Saturday, July 08, 2006

I have absolutely no business blogging right now...

...because we got home at 1:00 this morning and there's a pile of laundry and no food in the house except what I dashed to the farmers' market to get about half an hour ago and the baby is making hungry sounds and I'm shovelling breakfast in my mouth and the Madison Early Music Festival is starting and I am participating and working there so I should be on campus. Yeesh. But I just wanted to post really quick because my good friend Pam just moved her blog and it is now here. You all should go check it out, especially if you like cute animal pictures.

Friday, July 07, 2006

Ah, Kansas

This trip has gone by much too fast. Most people don't think of spending their vacation in Kansas, much less in July, but it's been lovely. Even the weather cooperated; after a few days of blistering heat it cooled off (!) to the high 80s, which really isn't so bad if there's no humidity.
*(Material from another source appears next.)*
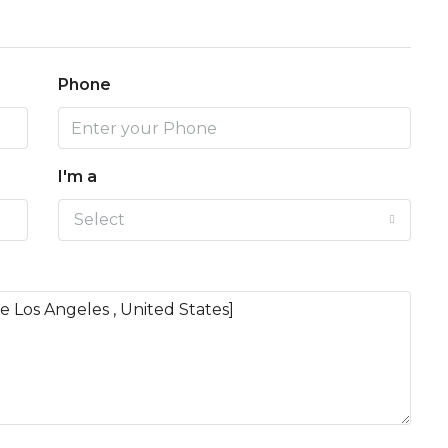
Phone
I'm a
Select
And there it is. You simply can not be in the rural Midwest for more than five minutes without talking about the weather. I come from a long line of farmers whose livelihood is largely dependent on what comes down from the sky and when. Precipitation of any kind has been scarce of late, and it's been a hot spring/early summer, so whenever you see a bright green lawn you know that obscene amounts of precious water (not to mention evil chemicals and artificial fertilizers, but I promised myself I wouldn't climb up on my soap box today) has been used to keep it that way.
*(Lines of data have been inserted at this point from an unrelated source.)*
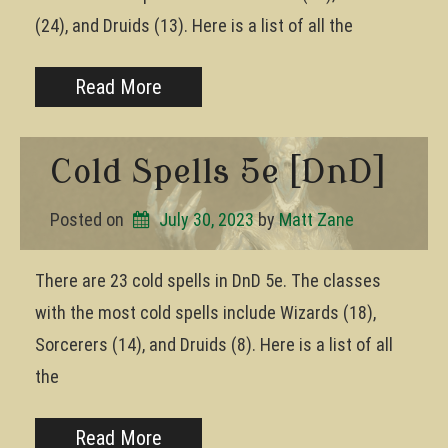
(24), and Druids (13). Here is a list of all the
Read More
Cold Spells 5e [DnD]
Posted on
July 30, 2023
by 
Matt Zane
There are 23 cold spells in DnD 5e. The classes
with the most cold spells include Wizards (18),
Sorcerers (14), and Druids (8). Here is a list of all
the
Read More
We have spent our time visiting various family and friends. We spent a couple days with my cousin Steph in Lawrence, where her husband and my husband thought it would be a good idea to play disc golf and finish off a 6-pack of hard cider in the 99-degree heat all at the same time. We drove down to Newton on Monday to spend a few days with Stuart's parents, who have had a ball playing with Daniel and watching his new trick of avoiding tummy time by simply rolling onto his back. We spent an evening with some of Stuart's relatives, and another evening with some friends of his family that live in the community and were very supportive during their family's time in Africa. I met up with a former music professor who's doing his part for Newton's thriving (well, you know) cultural life by running an arts academy downtown. We spent the 4th of July with my mom's four siblings and their spouses eating lots of food and catching up, having a grand old time even though no one thought to bring fireworks (had my pyro-lovin' cousins been there, that wouldn't have been the case.) We visited some friends from college, including my roommate of two years who recently spent three years doing relief work in the Ukraine. Daniel did splendidly during all of this, charming the socks off of everyone and making it through the late nights with minimal fussing.
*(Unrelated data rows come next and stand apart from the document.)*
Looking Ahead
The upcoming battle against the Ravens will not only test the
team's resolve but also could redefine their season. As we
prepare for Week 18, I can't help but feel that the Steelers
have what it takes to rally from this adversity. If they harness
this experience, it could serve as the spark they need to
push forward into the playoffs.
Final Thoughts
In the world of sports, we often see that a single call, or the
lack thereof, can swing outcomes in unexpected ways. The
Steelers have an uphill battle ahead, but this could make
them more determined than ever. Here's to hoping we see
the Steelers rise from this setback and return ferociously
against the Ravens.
To a more adventurous lot, all this might not sound like fun in the least. After all, we weren't sunning on a beach or climbing up a mountain or sipping exotic cocktails (though we were served beer and wine by a Mennonite pastor). Sight-seeing in Kansas mainly consists of lots of cornfields and cow pastures. But we connected with dear, dear people that we haven't seen in far too long.

Of course, we have grand plans to climb mountains and visit far-off countries and generally see the world. But for now, this was just right.

Monday, July 03, 2006

Some pictures and other things

First of all, as promised, a picture of my new (to me) piano:


Stuart, Daniel and I are in Kansas for a long overdue visit to Stuart's parents and some members of my extended family. Daniel did quite well in the car:




Kansas is in the middle of a drought and temperatures are in the upper 90s every day. You can't walk outside barefoot without cooking your feet on the pavement. It's a bit of a shock after the cool, wet spring we've had in Wisconsin. Thanks to air conditioning, though, we can ignore the unforgiving heat and just stay inside.

Whew, I'm tired. Maybe I'll write some more in a day or two.